### Your task
Quote the material word for word from the line containing "the way 0.042;" through the line containing "I read 0.5; A", including both of those lines. Leave the pictures out of your answer.

### Dataset entries
____

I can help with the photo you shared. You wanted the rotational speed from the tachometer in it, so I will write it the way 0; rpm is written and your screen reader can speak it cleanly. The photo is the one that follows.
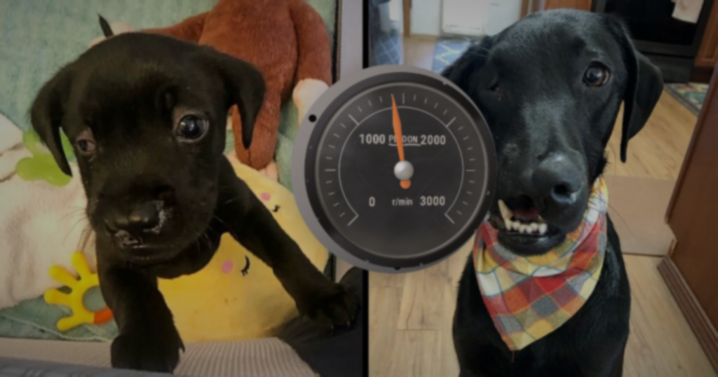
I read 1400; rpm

____

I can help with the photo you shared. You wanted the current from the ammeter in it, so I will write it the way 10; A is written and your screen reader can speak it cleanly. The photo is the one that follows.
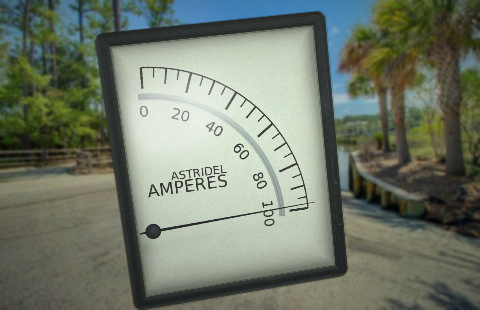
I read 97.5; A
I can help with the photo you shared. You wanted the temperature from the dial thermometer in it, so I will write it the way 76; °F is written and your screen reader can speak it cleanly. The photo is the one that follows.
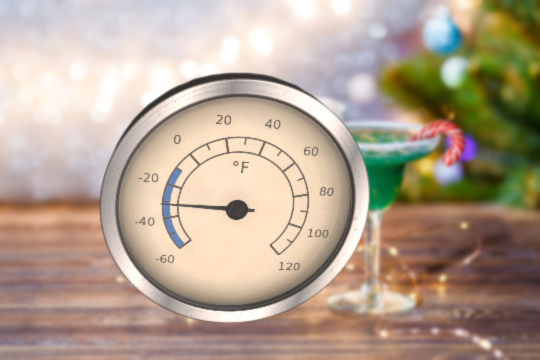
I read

____

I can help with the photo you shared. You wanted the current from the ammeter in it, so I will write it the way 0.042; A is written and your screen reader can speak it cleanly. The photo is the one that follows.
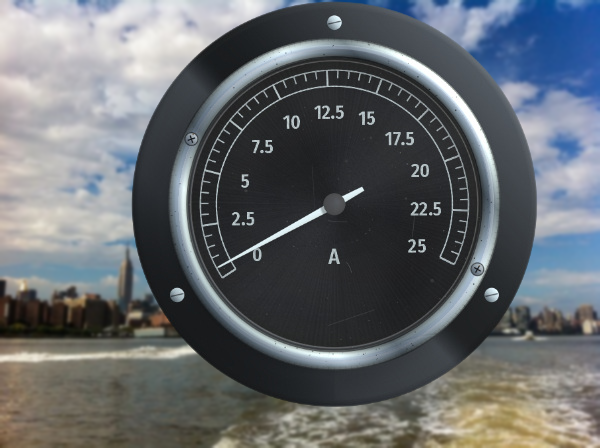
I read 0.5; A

____

### Result
I can help with the photo you shared. You wanted the current from the ammeter in it, so I will write it the way 0.042; A is written and your screen reader can speak it cleanly. The photo is the one that follows.
I read 0.5; A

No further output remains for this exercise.